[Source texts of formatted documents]
━━━━━━

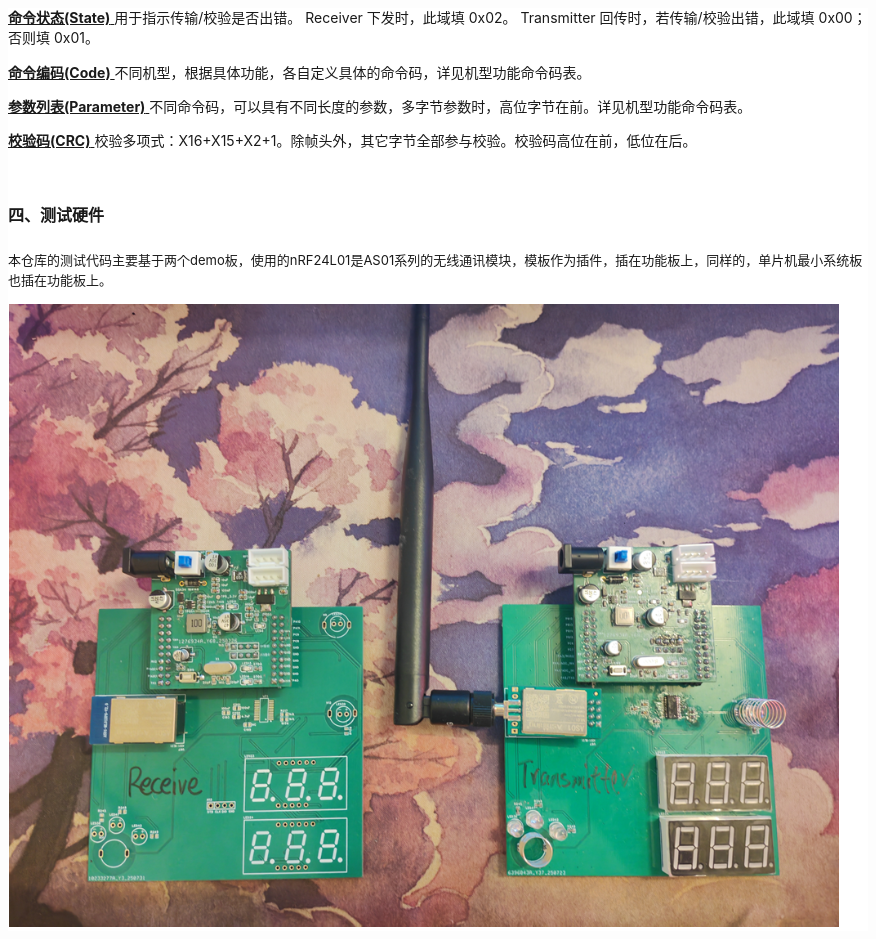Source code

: <u> **命令状态(State)** </u>
用于指示传输/校验是否出错。 Receiver 下发时，此域填 0x02。
Transmitter 回传时，若传输/校验出错，此域填 0x00；否则填 0x01。

<u> **命令编码(Code)** </u>
不同机型，根据具体功能，各自定义具体的命令码，详见机型功能命令码表。

<u> **参数列表(Parameter)** </u>
不同命令码，可以具有不同长度的参数，多字节参数时，高位字节在前。详见机型功能命令码表。

<u> **校验码(CRC)** </u>
校验多项式：X16+X15+X2+1。除帧头外，其它字节全部参与校验。校验码高位在前，低位在后。

</font>

</div>

# <font size=3>四、测试硬件</font>

<font size=2> 
本仓库的测试代码主要基于两个demo板，使用的nRF24L01是AS01系列的无线通讯模块，模板作为插件，插在功能板上，同样的，单片机最小系统板也插在功能板上。

![实物图](./images/nRF24L01_Pic1.png)

</font>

━━━━━━

▶ Task item:
Return the complete data unchanged and include none of the pictures.

▶ Exercise response:
Source code

: <u> **命令状态(State)** </u>
用于指示传输/校验是否出错。 Receiver 下发时，此域填 0x02。
Transmitter 回传时，若传输/校验出错，此域填 0x00；否则填 0x01。

<u> **命令编码(Code)** </u>
不同机型，根据具体功能，各自定义具体的命令码，详见机型功能命令码表。

<u> **参数列表(Parameter)** </u>
不同命令码，可以具有不同长度的参数，多字节参数时，高位字节在前。详见机型功能命令码表。

<u> **校验码(CRC)** </u>
校验多项式：X16+X15+X2+1。除帧头外，其它字节全部参与校验。校验码高位在前，低位在后。

</font>

</div>

# <font size=3>四、测试硬件</font>

<font size=2> 
本仓库的测试代码主要基于两个demo板，使用的nRF24L01是AS01系列的无线通讯模块，模板作为插件，插在功能板上，同样的，单片机最小系统板也插在功能板上。

![实物图](./images/nRF24L01_Pic1.png)

</font>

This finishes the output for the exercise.